Или может быть, этот последний его плазменный всплеск произошел именно тогда и в тот момент, когда Уголев Александр с его друзьями, провожал его 3 марта уже следующего 2011 года в последний его путь, провожал с большим огорчением на тот его последний земной здешний ритуальный погребальный костер, о котором он, будучи еще таким молодым, сам часто мечтал и, часто просил Александра Яковлевича его обязательно только по их древнему обычаю здесь же кремировать, как и ранее на жарких кострах на берегах реки Ветвейваяма кремировали его прадеда, да и его деда, как и кремировали его отца о, котором Уголеву он часто и увлеченно сам рассказывал, гордясь и его наличием, и гордясь одновременно его охотничьими успехами. И интересно, что и сам тот последний его погребальный костер почему-то именно в этот раз так плохо разгорался, так плохо затем он здесь на сопке 444 и горел.
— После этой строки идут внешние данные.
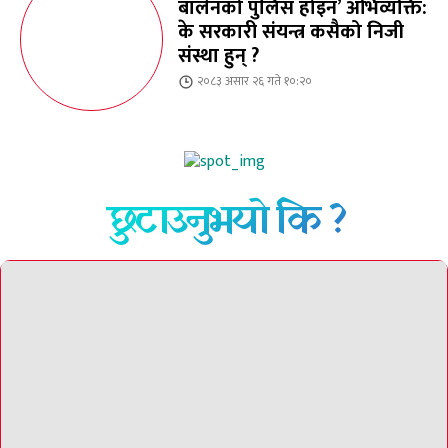
बालेनको पुलिस होइन’ अभिव्यक्ति:
के सरकारी संयन्त्र कसैको निजी
संस्था हुन् ?
२०८३ असार २६ गते १०:२०
छुटाउनुभयो कि ?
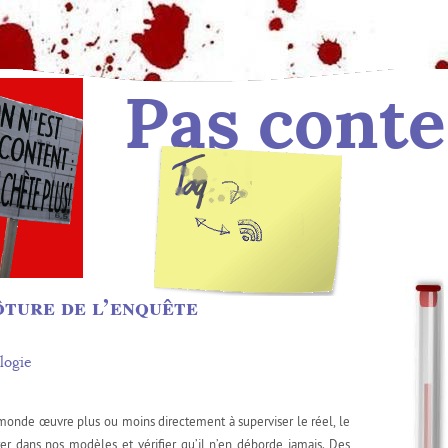
Pas conte
Tag :
des billets
ôture de l’enquête
logie
monde œuvre plus ou moins directement à superviser le réel, le
rer dans nos modèles et vérifier qu’il n’en déborde jamais. Des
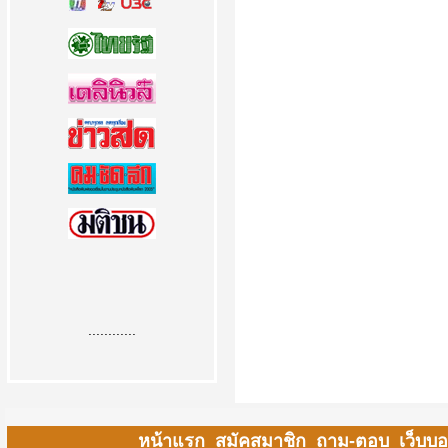
............
หน้าแรก
สมัคสมาชิก
ถาม-ตอบ
เว็บบอ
Видимо само его желтое плазменное шестисотградусное пламя, противилось его такому раннему противоестественному уходу от всех тех, кто оставался еще здесь на этой камчатской земле буквально покинутый им одним, им таким верным и таким преданным в душе всегда камчатским самураем.
Да ведь, по-настоящему то, он довольно еще молодым уходил от всех их, покидая нас и одновременно превращаясь в космический эфир с которым мы может еще честно, ежесекундно будем затем общаться, будоража свою память, но ведь никогда уже здесь на Земле не свидимся, никогда не ощутим того быстрого запыхавшего учащенного дыхания от его бега по здешней тропе жизни уже без него, без его таких глубоких глаз, без его того особого тепла и такой обескураживающей только его улыбки, которой он вот так теперь улыбается только с цветной фотографии, передающей разве только те неуловимые очертания его земного здешнего камчатского бытия, его насыщенной и такой короткой только его быстрой олюторской жизни.
И, пришлось тогда всей погребальной команде дополнительно вылить не одну канистру маслянистой соляры, чтобы его, оставшееся здесь на земле тело давно уже без его изболевшейся души, покинувшей его тело еще там на реке Култушной, побыстрее соединилось с его личной, и той особой непознанной никем Космической безграничностью, а может не ведомой нам какой-то бесконечной Космической растянутой по Пространству сингулярностью, и той по-настоящему великой Космической Вечностью, когда и смотреть-то на это колеблющееся на ветру желтое пламя уже нисколько тебе самому не хочется, уже и не можется, так как твои глаза за длинную жизнь, видевшие и не такое, так долго теперь и здесь слезяться, нисколько не повинуясь твоей воле, не повинуясь твоему желанию больше уж не плакать, скрывая горечь этой для тебя утраты и, ты сам ведь теперь легко понимаешь, что это сами льются слезы не только памяти о нём, но это еще и слезы за твоего старшего брата Бориса, и за твою любимую мать Ефросинию Ивановну, и за твою нежную и ласковую бабку Надежду Изотовну, и за родных тётю Арину Ивановну, и её сестру за тетю Екатерину Яковлевну, и за дядю Александра Яковлевича, да и за сведенных сними их братьев Алексея Яковлевича, и за Федора Яковлевича, а также за двоюродных братьев Виктора Александровича и Виталия Дмитриевича, и за утонувшую его молодую сестру Тамару Дмитриевну, за племянника Николая Федоровича и еще многих-многих, кто давно на этой твоей Земле с тобой не желая этого распрощался, кто оставшись в твоей памяти навсегда давно покинул этот мир, оставляя может быть только свой глубокий след в твоей цепкой памяти, оставляя в ней, в памяти твоей такую глубокую никогда не удаляемую зарубку. И ты затем по ночам, долго не можешь уснуть, вороша давно ушедшие дни и, минувшие в потоке Времени твои жизненные события, вспоминания всё те дни и деньки, и те особые земные мгновения, когда радость, а иногда и те мгновения волнений, которые они привнесли в твою изболевшуюся земную душу.